Christine Burdett, Provincial Chair, Friends of Medicare, Leduc, Alberta

Privatization pusher extraordinaire

It doesn’t usually get as blatant as blowing up a hospital, but those are precisely the lengths Ralph Klein is going to in his pit bull-style promotion of private health care in Alberta.

Klein is back for round three in his quest to let private hospitals operate in the public system with public funds. It was Klein’s health care funding cuts that closed beds, wards and hospitals – including the demolition of the Bow Valley Centre of the Calgary General Hospital in late 1998.

With his manufactured health care crisis up and running, Klein now uses bed shortages and longer waiting to justify allowing private hospitals to perform operations that require an overnight stay. Despite widespread opposition that has forced the premier to retreat from his private hospital

legislation in the past, a new bill is to be introduced early in 2000.

The legislation would accredit private hospitals to perform both insured and non-insured surgeries that require overnight and extended stays, and will permit public health authorities to contract with these private hospitals. Public funds will be diverted into private, for-profit health care ventures — yet no studies show the private sector can do the procedures more cost-effectively.

Another Calgary hospital was spared the dynamite, but has been handed at bargain-basement prices to a group with plans that could be as explosive for Medicare — Calgary’s Health Resources Group. The HRG, a private hospital looking to expand its market, has backing from a group with years of experience siphoning public health care dollars into the private system — private lab giant MDS.

Follow the money

Directly, and through venture capital funds it manages, MDS has invested $3 million in the start up costs of HRG's hospital, and three MDS representatives sit on the HRG board of directors.

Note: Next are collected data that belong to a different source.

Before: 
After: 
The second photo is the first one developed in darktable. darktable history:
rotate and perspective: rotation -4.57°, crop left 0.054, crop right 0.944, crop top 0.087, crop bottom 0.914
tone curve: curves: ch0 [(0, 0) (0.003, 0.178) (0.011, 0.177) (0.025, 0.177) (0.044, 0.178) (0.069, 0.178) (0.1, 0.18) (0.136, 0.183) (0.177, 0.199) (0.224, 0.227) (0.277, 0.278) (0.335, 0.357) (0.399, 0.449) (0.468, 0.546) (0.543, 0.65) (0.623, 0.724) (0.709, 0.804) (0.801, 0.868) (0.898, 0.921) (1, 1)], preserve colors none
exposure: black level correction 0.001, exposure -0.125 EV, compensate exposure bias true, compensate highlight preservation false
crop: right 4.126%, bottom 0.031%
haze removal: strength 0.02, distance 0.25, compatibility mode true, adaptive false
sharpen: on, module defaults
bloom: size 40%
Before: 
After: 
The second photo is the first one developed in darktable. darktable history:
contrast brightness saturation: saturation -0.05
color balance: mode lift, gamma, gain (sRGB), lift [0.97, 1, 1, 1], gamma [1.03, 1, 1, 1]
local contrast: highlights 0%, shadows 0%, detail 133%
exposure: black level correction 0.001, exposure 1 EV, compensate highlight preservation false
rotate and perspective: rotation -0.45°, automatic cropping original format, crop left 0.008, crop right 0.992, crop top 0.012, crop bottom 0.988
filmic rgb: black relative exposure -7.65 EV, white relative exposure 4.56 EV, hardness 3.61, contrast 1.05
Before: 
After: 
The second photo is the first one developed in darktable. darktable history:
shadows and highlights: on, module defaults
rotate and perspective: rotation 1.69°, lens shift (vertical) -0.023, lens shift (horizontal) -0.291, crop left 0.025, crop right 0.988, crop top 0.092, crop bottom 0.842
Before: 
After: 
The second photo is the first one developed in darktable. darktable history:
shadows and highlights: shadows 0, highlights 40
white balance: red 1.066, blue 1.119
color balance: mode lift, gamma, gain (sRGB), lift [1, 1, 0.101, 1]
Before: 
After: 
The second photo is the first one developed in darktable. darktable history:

And, to close the circle, MDS, its partners and subsidiaries together are the province’s largest donor to the Alberta Tories

Together, this tight-knit group is pushing for legislative changes that jeopardize two key guarantees of the Canada Health Act. Klein’s private hospital plans threaten the principles of public administration and accessibility. While Klein reassures Albertans and Canadians that no principles of the act are actually violated, the spirit of the act is being trampled.

In addition to serious national repercussions for Medicare, Alberta’s actions have equally dangerous implications under the North American Free Trade Agreement. Canada negotiated a NAFTA ‘carve out’ protecting health care. If the HRG and Klein get their way, that protection would no longer apply, leaving health care open to NAFTA provisions allowing American corporations to enter the Canadian market.